Dr C Rangarajan, Chairman, Prime Minister's Economic Advisory Council, said on Tuesday that he saw “no harm” in government taking over the management of public debt, but at the appropriate time.

“It is the responsibility of the government and the government might as well do it,” Dr Rangarajan said, but hastened to add that if the public debt management function is taken away from the Reserve Bank of India “prematurely”, it would not be wise.

Dr Rangarajan was responding to a question after his lecture on ‘Economic Growth and Inflation', organised by the Indian Overseas Bank, as to whether the RBI's role as the debt manager of the government of India interfered in the transmission of its monetary policies into the desired effect.

(There is a view that the RBI's role as government of India's debt manager — it issues bonds and manages them on behalf of the government — gets in the way of its efforts to tackle inflation. This is because, according to the proponents of the view, it is in the RBI's interest to keep interest rates under check so that government does not end up paying a high interest, but on the other hand, its monetary policy measures of raising repo rates has to translate into higher interest rates in the economy, to check inflation. Some experts see a conflict of interest here.)
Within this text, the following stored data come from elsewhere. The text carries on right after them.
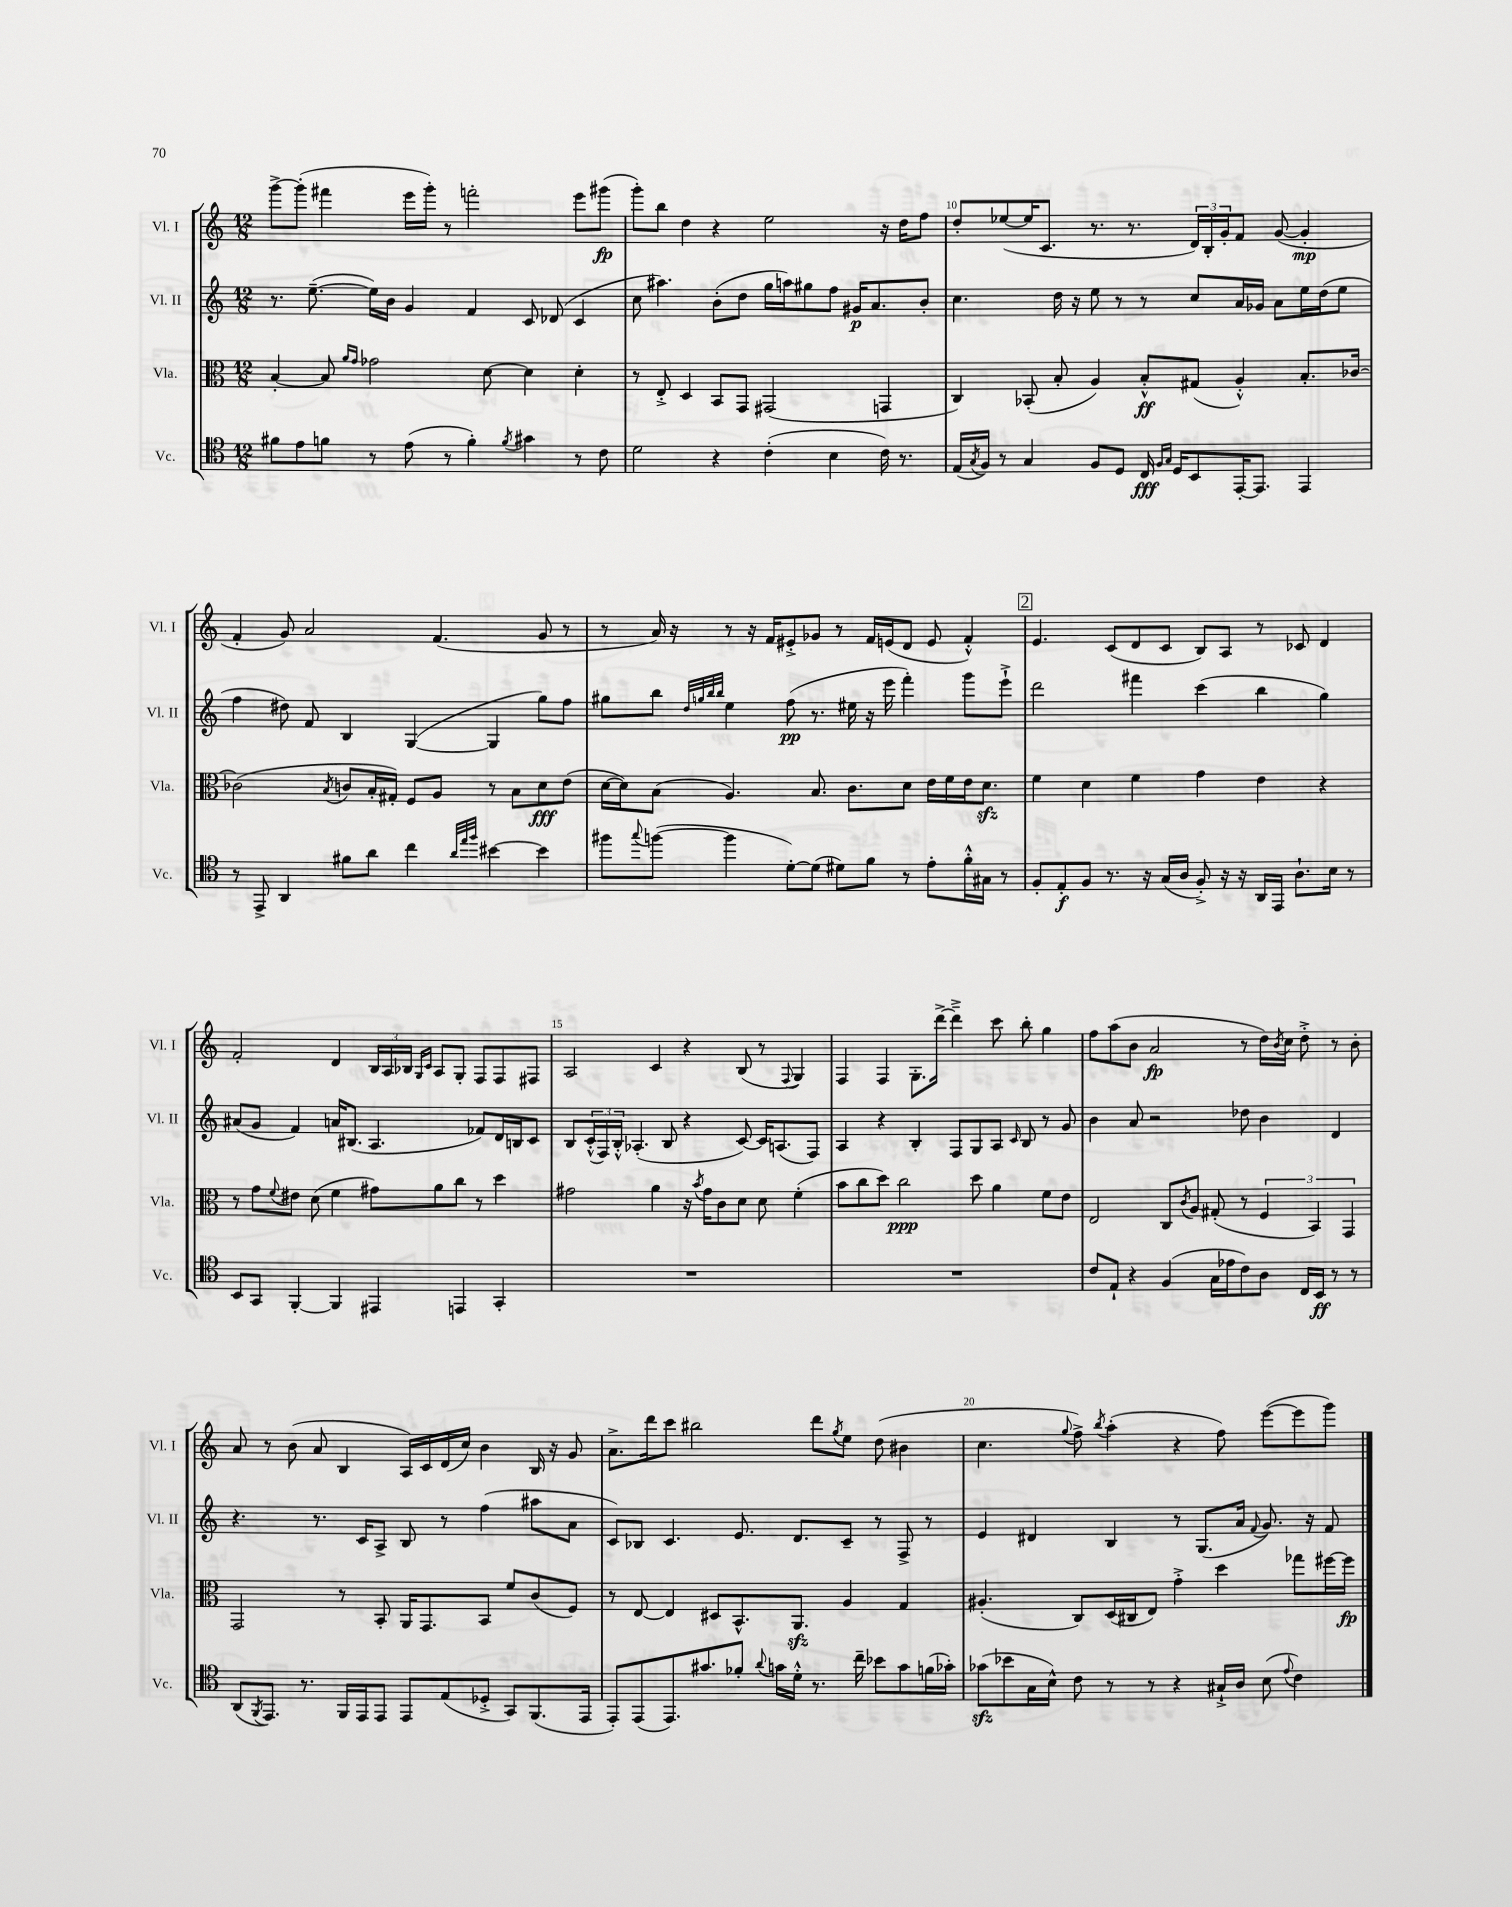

**kern	**kern	**kern	**kern
*staff4	*staff3	*staff2	*staff1
*clefC4	*clefC3	*clefG2	*clefG2
*k[]	*k[]	*k[]	*k[]
*M12/8	*M12/8	*M12/8	*M12/8
8f#	[4B'	8.r	[8ggg^
8e	.	.	(8ggg']
.	.	([8.ee~	.
8f	8B]	.	4fff#
.	16qqa	.	.
.	16qqg	.	.
8r	2g-	16ee])	.
.	.	16b	.
(8e	.	4g	16eee
.	.	.	16ggg')
8r	.	.	8r
4f')	.	4f	2fff'
.	[8d	.	.
8qf	.	.	.
4g#	4d]	8c	.
.	.	(8d-	.
8r	4d'	4c	8eee
8c	.	.	(8ggg#
=	=	=	=
2d	8r	8cc	8ggg')
.	8E'^	4.aa#)	8bb
.	4D	.	4dd
4r	8BB	(8b'	4r
.	8GG	8dd	.
(4c'	(2GG#	16gg	2ee
.	.	16aa)	.
.	.	8gg#	.
4B	.	8ff	.
.	.	16g#	.
.	.	8.a	.
16c)	4GG	.	16r
8.r	.	.	16dd
.	.	8b'	8ff
=	=	=	=
(16E	4C)	4.cc	8dd'
8qG	.	.	.
16F)	.	.	.
8r	.	.	([8ee-
4G	(8BB-'	.	16ee-]
.	.	.	8.c
.	8B'	16dd	.
.	.	16r	.
8F	4A)	8ee	8.r
8D	.	8r	.
.	.	.	8.r
16C	8B'^^	8r	.
16qqF	.	.	.
16qqG	.	.	.
16D	.	.	.
8BB	(8G#	8cc	24d)
.	.	.	24B'
.	.	.	24g'
[16EE'	4A'^^)	16a	8f
8.EE]	.	16g-	.
.	.	8a	([8g
4EE	8.B'	16ee	4g']
.	.	(16dd	.
.	.	8ee	.
.	[16c-	.	.
=	=	=	=
8r	(2c-]	4ff	4f'
8EE^	.	.	.
4AA	.	8dd#)	8g)
.	.	8f	2a
.	8qB	.	.
8f#	8c	4B	.
8a	16B'	.	.
.	16G#')	.	.
4cc	8F	([4G	.
.	8A	.	(4.f
32qqa	.	.	.
32qqee	.	.	.
32qqff	.	.	.
[4b#	8r	4G]	.
.	8B	.	.
4b#]	8d	8gg)	8g
.	(8e	8ff	8r
=	=	=	=
8ff#	[16d	8gg#	8r
.	16d])	.	.
8qqgg	.	.	.
([8ff	(8B	8bb	16a)
.	.	.	16r
.	.	32qqdd	.
.	.	32qqgg	.
.	.	32qqbb	.
.	.	32qqbb	.
4ff]	4.A)	4ee	8r
.	.	.	16r
.	.	.	16f
[8d')	.	(8ff	8e#'^
(8d]	8.B	8.r	8g-
8d#)	.	.	8r
.	8.c	16ee#	.
8f	.	16r	16f
.	.	16eee	(16e
8r	8d	4fff')	8d
8e'	16e	.	8e
.	16f	.	.
16f'^^	16e	8ggg	4f'^^)
16G#	8.d	.	.
8r	.	8eee`^	.
=	=	=	=
8F'	4f	2ddd	4.e
8E'	.	.	.
8F	4d	.	.
8.r	.	.	(8c
.	4f	4fff#	8d
16r	.	.	.
(16G	.	.	8c
16A	.	.	.
8F'^)	4g	(4ccc	8B)
16r	.	.	8A
16r	.	.	.
16AA	4e	4bb	8r
16EE	.	.	.
8.A`	.	.	8c-
.	4r	4gg)	4d
16B	.	.	.
8r	.	.	.
=	=	=	=
8BB	8r	(8a#	2f'
8GG	8g	8g	.
.	8qqf	.	.
[4FF'	8e#	4f)	.
.	(8d	.	.
4FF]	4f	16a	4d
.	.	(8.B#	.
4EE#	8g#)	4.A	24B
.	.	.	24A
.	.	.	24B-
.	.	.	16qqG
.	.	.	16qqc
.	8a	.	8A
4EE	8cc	.	8G'
.	8r	8f-)	8F
4GG'	4dd	16d	8F
.	.	16B	.
.	.	8c	8F#
=	=	=	=
1.r	2g#	8B	2A
.	.	(24c'^^	.
.	.	24F)	.
.	.	24B'^^	.
.	.	(4.A-'	.
.	4a	.	4c
.	.	8B	.
.	16r	4r	4r
.	8qb	.	.
.	16g#	.	.
.	8c	.	.
.	8d	[8c)	(8B
.	8d	16c]	8r
.	.	(8.A	.
.	.	.	8qqF
.	(4f'	.	4G)
.	.	8F)	.
=	=	=	=
1.r	8b	4A	4F
.	8cc	.	.
.	8dd)	4r	4F
.	2cc	.	.
.	.	4B'	8.G'
.	.	.	[16ddd^
.	.	8F	4ddd~^]
.	8dd	8G	.
.	4a	8A	8ccc
.	.	16qqc	.
.	.	8B	8bb'
.	8f	8r	4gg
.	8e	8g	.
=	=	=	=
8c	2E	4b	8ff
8E`	.	.	(8aa
4r	.	8a	8b
.	.	2r	2a
(4F	8C	.	.
.	8qc	.	.
.	8A	.	.
16G	(8G#'	.	.
16e-	.	.	.
8c)	8r	8dd-	8r
8A	6F	4b	16dd)
.	.	.	8qb
.	.	.	16cc
16C	.	.	8dd'^
.	6BB)	.	.
16BB	.	.	.
8r	.	4d	8r
.	6GG	.	.
8r	.	.	8b'
=	=	=	=
(8AA	2GG	4.r	8a
8qFF	.	.	.
8.EE)	.	.	8r
.	.	.	(8b
8.r	.	.	.
.	.	8.r	8a
16FF	8r	.	4B
16EE	.	16c	.
8EE	8BB'	8A^	.
8EE	16AA	8B	16A)
.	8.GG	.	16c
(8E	.	8r	(16d
.	.	.	16cc)
8D-'^	8BB	(4ff	4b
8GG)	8f	.	.
(8.FF	(8c	8aa#	16B
.	.	.	16r
.	8F)	8a	8g
16EE	.	.	.
=	=	=	=
8EE')	8r	8c)	8.a^
(8EE	[8E	8B-	.
.	.	.	16ddd
8.EE)	4E]	4.c	8ccc
.	.	.	2bb#
8.g#	.	.	.
.	8D#	.	.
8f-'	8.BB^^	8.e	.
8qqa	.	.	.
16g	.	.	.
16d'^^	8.AA	8.d	.
8.r	.	.	8ddd
.	.	.	8qgg
.	4A	8c~	8ee
16cc~	.	.	.
8b-	.	8r	(8dd
8g	4G	8F^	4b#
(16f	.	8r	.
16g-')	.	.	.
=	=	=	=
(8g-	(4.A#'	4e	4.cc
8b-	.	.	.
16G	.	4d#	.
16B^^)	.	.	.
.	.	.	8qqgg
8c	8C)	.	8ff^)
.	.	.	8qbb
8r	(16D	4B	(4aa'
.	16C#	.	.
8r	8E)	.	.
4r	4g'^	8r	4r
.	.	(8.G	.
16G#`^	4dd	.	8ff)
16A	.	16a	.
.	.	8qqf	.
(8B	.	8.g)	([8eee
8qqe	.	.	.
4c)	8gg-	.	8eee]
.	.	16r	.
.	[16ff#	8f	8ggg)
.	16ff#]	.	.
==	==	==	==
*-	*-	*-	*-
In his response to this question, Dr Rangarajan noted that the question had been debated in many countries. While in many countries governments raise their own debt and manage it, in certain other countries (such as India) the management of public debt has been with the central bank.

“To me, it is a matter of convenience,” he said, stressing that at least two major steps had been taken to ensure that there was no conflict of interest between the RBI's twin roles as the monetary authority and manager of government's debt. First, in 1996, the ad hoc treasury bills were abolished. Prior to that, government would simply raise the bills in favour of the RBI, which would print currency notes and pay the government. That is now gone. Second, under the Fiscal Responsibility and Budget Management Act, “the RBI is not allowed to be in the primary market” — i.e., it cannot buy government's bonds.

With these two measures, the RBI is insulated from being influenced by its role as government's debt manager, Dr Rangarajan said.

Later, on the sidelines of the function, when asked if RBI's raising of interest rates had actually helped tame inflation, Dr Rangarajan said, “yes, it has. You see, inflation will come down.”

In his speech he said that inflation might be expected to come down to 6.5 per cent by March 2012.